[Data listing]
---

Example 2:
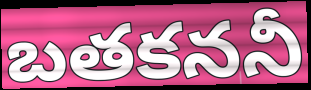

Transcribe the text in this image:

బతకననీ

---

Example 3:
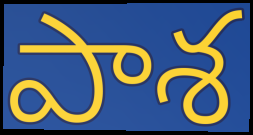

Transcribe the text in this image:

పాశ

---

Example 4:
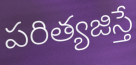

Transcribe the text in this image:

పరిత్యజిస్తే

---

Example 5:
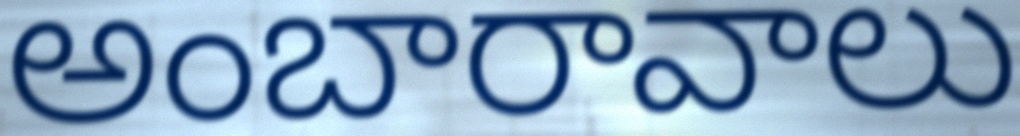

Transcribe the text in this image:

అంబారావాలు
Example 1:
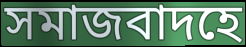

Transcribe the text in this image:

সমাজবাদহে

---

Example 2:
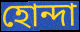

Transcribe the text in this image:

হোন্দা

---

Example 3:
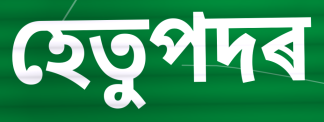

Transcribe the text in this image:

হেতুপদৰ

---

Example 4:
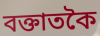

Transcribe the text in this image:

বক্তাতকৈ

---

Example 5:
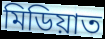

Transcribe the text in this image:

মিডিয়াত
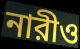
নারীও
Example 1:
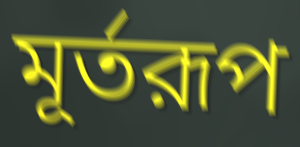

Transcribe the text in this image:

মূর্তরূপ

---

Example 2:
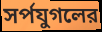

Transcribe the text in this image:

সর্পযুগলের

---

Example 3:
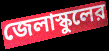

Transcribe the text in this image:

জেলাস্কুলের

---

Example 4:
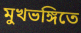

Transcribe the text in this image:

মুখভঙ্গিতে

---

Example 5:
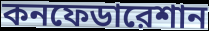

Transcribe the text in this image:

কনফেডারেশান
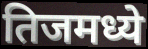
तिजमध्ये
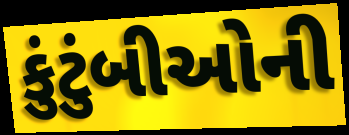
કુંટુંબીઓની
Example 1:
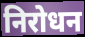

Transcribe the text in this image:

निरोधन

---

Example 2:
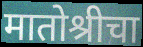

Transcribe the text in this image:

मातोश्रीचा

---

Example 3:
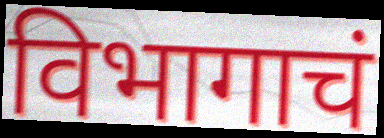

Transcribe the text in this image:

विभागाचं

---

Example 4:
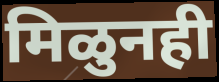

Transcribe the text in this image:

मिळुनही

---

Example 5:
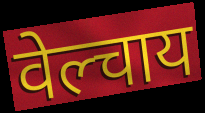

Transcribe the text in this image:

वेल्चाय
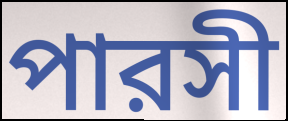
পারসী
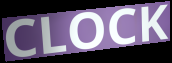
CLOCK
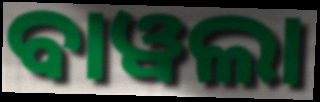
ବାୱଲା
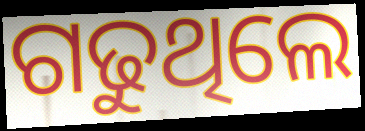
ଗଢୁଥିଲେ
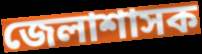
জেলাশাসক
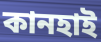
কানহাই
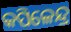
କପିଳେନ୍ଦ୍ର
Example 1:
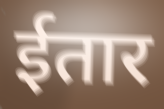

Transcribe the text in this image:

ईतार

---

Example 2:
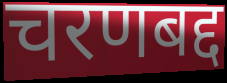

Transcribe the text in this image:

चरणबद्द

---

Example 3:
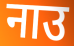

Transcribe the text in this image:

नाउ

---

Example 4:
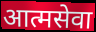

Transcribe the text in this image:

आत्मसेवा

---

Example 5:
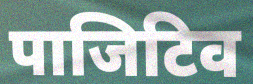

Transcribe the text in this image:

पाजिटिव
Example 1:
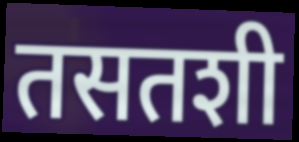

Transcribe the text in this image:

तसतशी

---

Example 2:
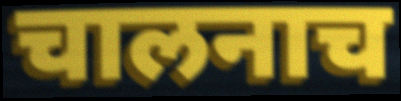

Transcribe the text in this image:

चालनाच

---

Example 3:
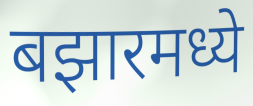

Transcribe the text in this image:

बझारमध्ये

[Given instruction] Write out all of the data above word for word, leaving out the pictures.

[The reply]
---

Example 2:

Transcribe the text in this image:

బతకననీ

---

Example 3:

Transcribe the text in this image:

పాశ

---

Example 4:

Transcribe the text in this image:

పరిత్యజిస్తే

---

Example 5:

Transcribe the text in this image:

అంబారావాలు
Example 1:

Transcribe the text in this image:

সমাজবাদহে

---

Example 2:

Transcribe the text in this image:

হোন্দা

---

Example 3:

Transcribe the text in this image:

হেতুপদৰ

---

Example 4:

Transcribe the text in this image:

বক্তাতকৈ

---

Example 5:

Transcribe the text in this image:

মিডিয়াত
নারীও
Example 1:

Transcribe the text in this image:

মূর্তরূপ

---

Example 2:

Transcribe the text in this image:

সর্পযুগলের

---

Example 3:

Transcribe the text in this image:

জেলাস্কুলের

---

Example 4:

Transcribe the text in this image:

মুখভঙ্গিতে

---

Example 5:

Transcribe the text in this image:

কনফেডারেশান
तिजमध्ये
કુંટુંબીઓની
Example 1:

Transcribe the text in this image:

निरोधन

---

Example 2:

Transcribe the text in this image:

मातोश्रीचा

---

Example 3:

Transcribe the text in this image:

विभागाचं

---

Example 4:

Transcribe the text in this image:

मिळुनही

---

Example 5:

Transcribe the text in this image:

वेल्चाय
পারসী
CLOCK
ବାୱଲା
ଗଢୁଥିଲେ
জেলাশাসক
কানহাই
କପିଳେନ୍ଦ୍ର
Example 1:

Transcribe the text in this image:

ईतार

---

Example 2:

Transcribe the text in this image:

चरणबद्द

---

Example 3:

Transcribe the text in this image:

नाउ

---

Example 4:

Transcribe the text in this image:

आत्मसेवा

---

Example 5:

Transcribe the text in this image:

पाजिटिव
Example 1:

Transcribe the text in this image:

तसतशी

---

Example 2:

Transcribe the text in this image:

चालनाच

---

Example 3:

Transcribe the text in this image:

बझारमध्ये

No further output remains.